Les États-Unis ont déplacé jeudi le pétrolier saisi la veille vers l'un de leurs ports pour inspecter sa cargaison de pétrole brut, dans un nouveau chapitre de la campagne militaire que l'administration du président américain Donald Trump maintient dans les Caraïbes contre le Venezuela.
« Le navire se rendra dans un port américain et les Etats-Unis ont l'intention de saisir le pétrole. Cependant, il existe une procédure légale pour la saisie de ce pétrole, et cette procédure légale sera suivie », a déclaré la porte-parole de la Maison Blanche, Karoline Leavitt, lors d'une conférence de presse.
L'opération a été menée conjointement avec le ministère américain de la Justice, le ministère de la Guerre (anciennement Défense) et les garde-côtes, a-t-il ajouté.
Le pétrolier, baptisé Skipper et naviguant sous faux pavillon, a été saisi mercredi sur ordre d'un juge américain pour ses liens antérieurs avec la contrebande de pétrole iranien, sanctionnée par Washington, bien qu'à cette occasion il transportait du brut vénézuélien, selon Le New York Times.
Le navire a été intercepté lors d'une opération majeure, avec des troupes américaines lourdement armées abordant le navire à partir d'hélicoptères et de vedettes rapides.
Le dictateur vénézuélien Nicolas Maduro a dénoncé la « disparition » des membres de l'équipage du navire et a annoncé qu'il porterait ce fait, qu'il qualifie de « piraterie criminelle », devant les instances internationales.
Selon Leavitt, le pétrolier fait actuellement l'objet d'une « procédure de confiscation » et les États-Unis ont à bord une équipe d'enquête qui interroge l'équipage.
Maduro a également déclaré que le navire transportait 1 900 000 barils de pétrole.
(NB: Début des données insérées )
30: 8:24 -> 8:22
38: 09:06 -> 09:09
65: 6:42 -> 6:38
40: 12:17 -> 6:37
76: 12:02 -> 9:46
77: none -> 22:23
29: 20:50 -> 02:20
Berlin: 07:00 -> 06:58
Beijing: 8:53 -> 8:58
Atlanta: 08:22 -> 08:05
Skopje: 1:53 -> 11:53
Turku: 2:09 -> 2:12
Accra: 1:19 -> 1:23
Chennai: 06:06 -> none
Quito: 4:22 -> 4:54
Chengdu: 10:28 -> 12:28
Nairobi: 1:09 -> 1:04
Il a en outre dénoncé le fait que cette saisie révèle que le déploiement militaire des États-Unis vise à « voler » le pétrole brut vénézuélien.
Le navire naviguait sous pavillon du Guyana, un pays voisin du Venezuela qui a apporté son soutien au déploiement militaire américain dans les Caraïbes et qui est toujours en conflit avec Caracas au sujet de l'Essequibo, une région frontalière administrée par Georgetown.
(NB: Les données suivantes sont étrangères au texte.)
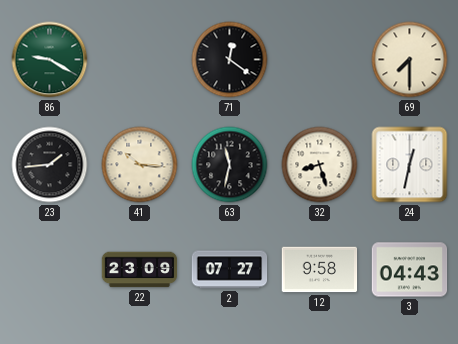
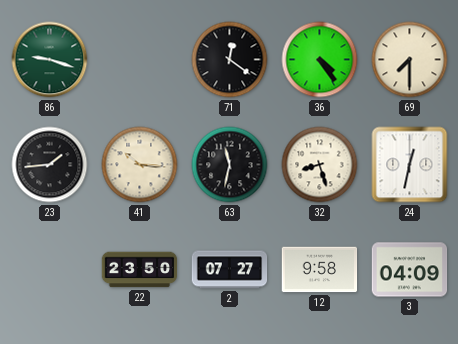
86: 9:20 -> 9:18
36: none -> 4:24
22: 23:09 -> 23:50
3: 04:43 -> 04:09
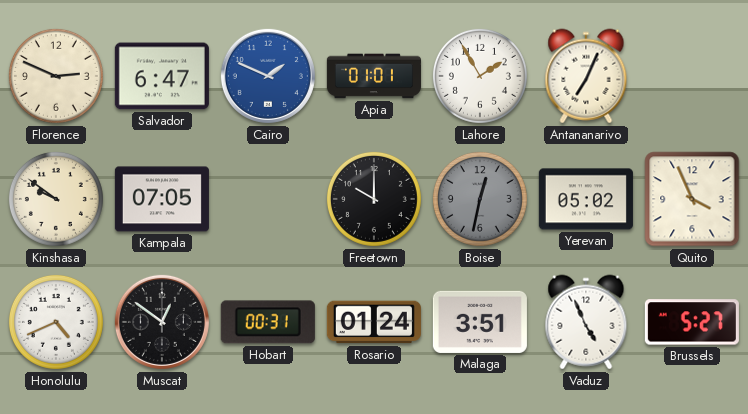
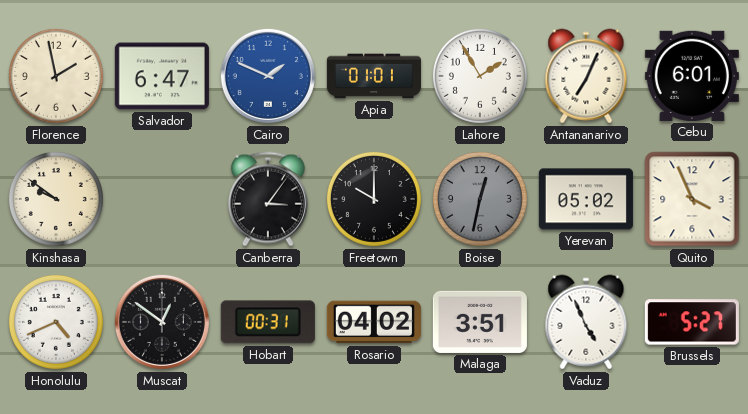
Florence: 2:49 -> 1:58
Cebu: none -> 6:01
Kampala: 07:05 -> none
Canberra: none -> 3:06
Rosario: 01:24 -> 04:02
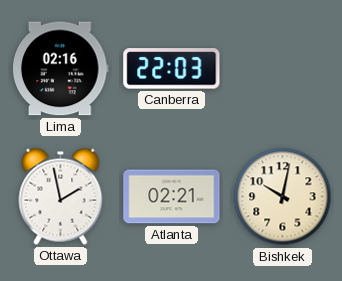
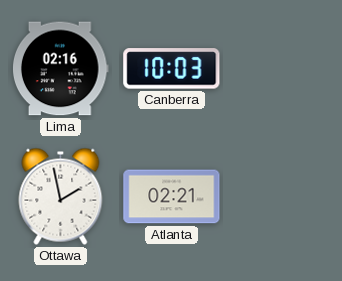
Canberra: 22:03 -> 10:03
Bishkek: 10:02 -> none
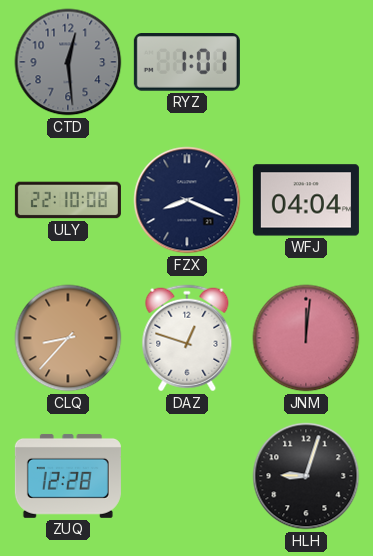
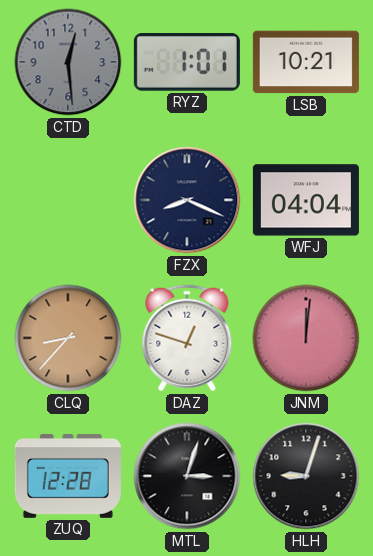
LSB: none -> 10:21
ULY: 22:10 -> none
MTL: none -> 3:03
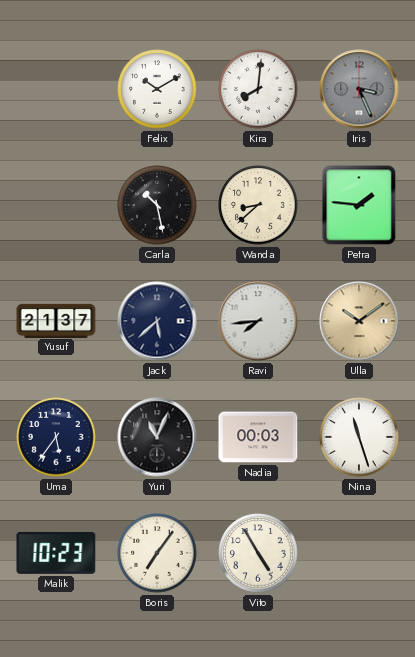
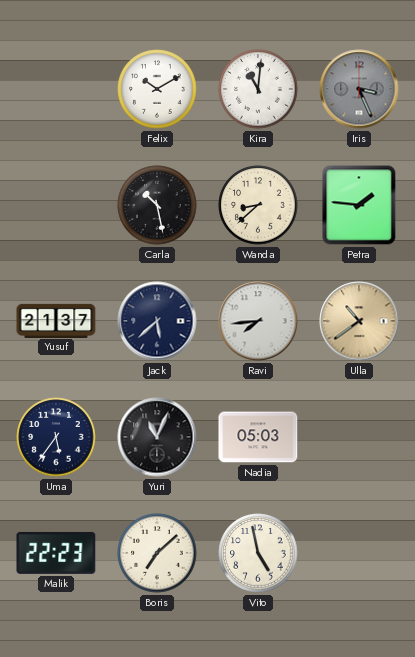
Kira: 8:01 -> 11:01
Ulla: 10:09 -> 10:39
Nadia: 00:03 -> 05:03
Nina: 11:27 -> none
Malik: 10:23 -> 22:23
Boris: 7:06 -> 7:08
Vito: 4:55 -> 4:58
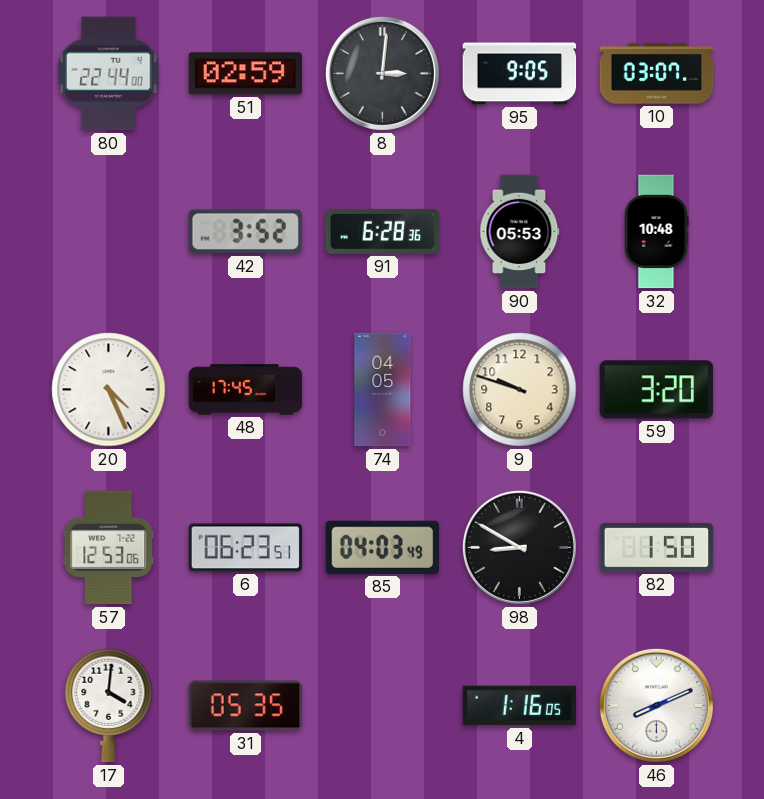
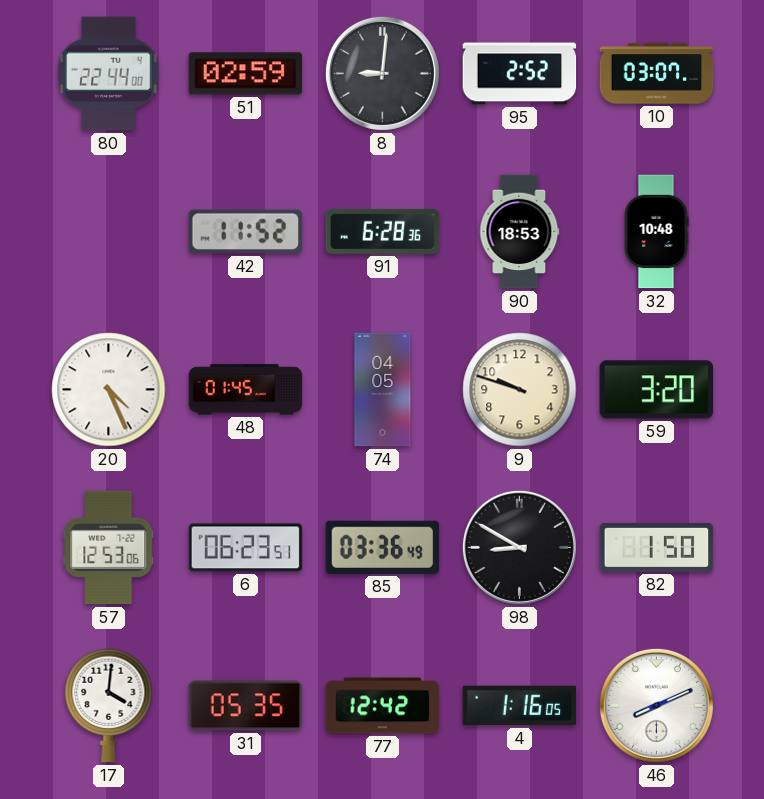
8: 3:01 -> 9:01
95: 9:05 -> 2:52
42: 3:52 -> 11:52
90: 05:53 -> 18:53
48: 17:45 -> 01:45
85: 04:03 -> 03:36
77: none -> 12:42
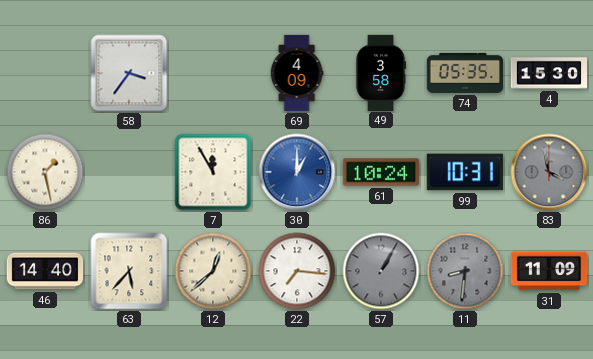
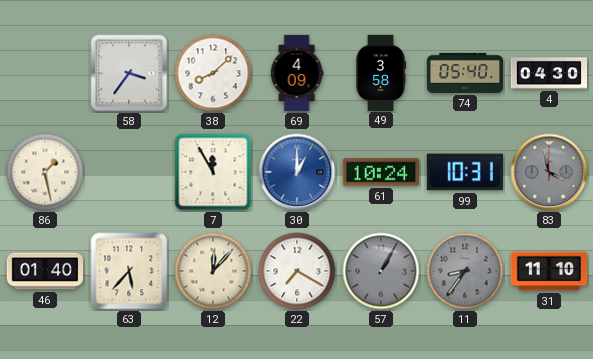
38: none -> 8:08
74: 05:35 -> 05:40
4: 15:30 -> 04:30
46: 14:40 -> 01:40
12: 12:38 -> 12:07
22: 7:16 -> 7:20
11: 8:31 -> 8:36
31: 11:09 -> 11:10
La saisie du pétrolier a eu lieu le jour même où le Guyana a annoncé la signature d'un accord avec les États-Unis visant à élargir la coopération militaire entre les deux pays.
Les autorités maritimes guyanaises ont confirmé que ce pétrolier nommé Skipper n'est pas immatriculé dans le pays et ont dénoncé que cette « utilisation non autorisée du pavillon » est « inacceptable ».

Un jour après la saisie du pétrolier, le gouvernement colombien de Gustavo Petro a rejeté l'action et a déclaré que son pays n'avait aucune raison de refuser une éventuelle demande d'asile de Maduro, s'il quittait le pouvoir dans son pays.
Avant la réaction colombienne, Trump avait ciblé Petro comme « le prochain » centre de sa pression militaire, qui, selon lui, pourrait bientôt s’étendre aux opérations terrestres au Venezuela.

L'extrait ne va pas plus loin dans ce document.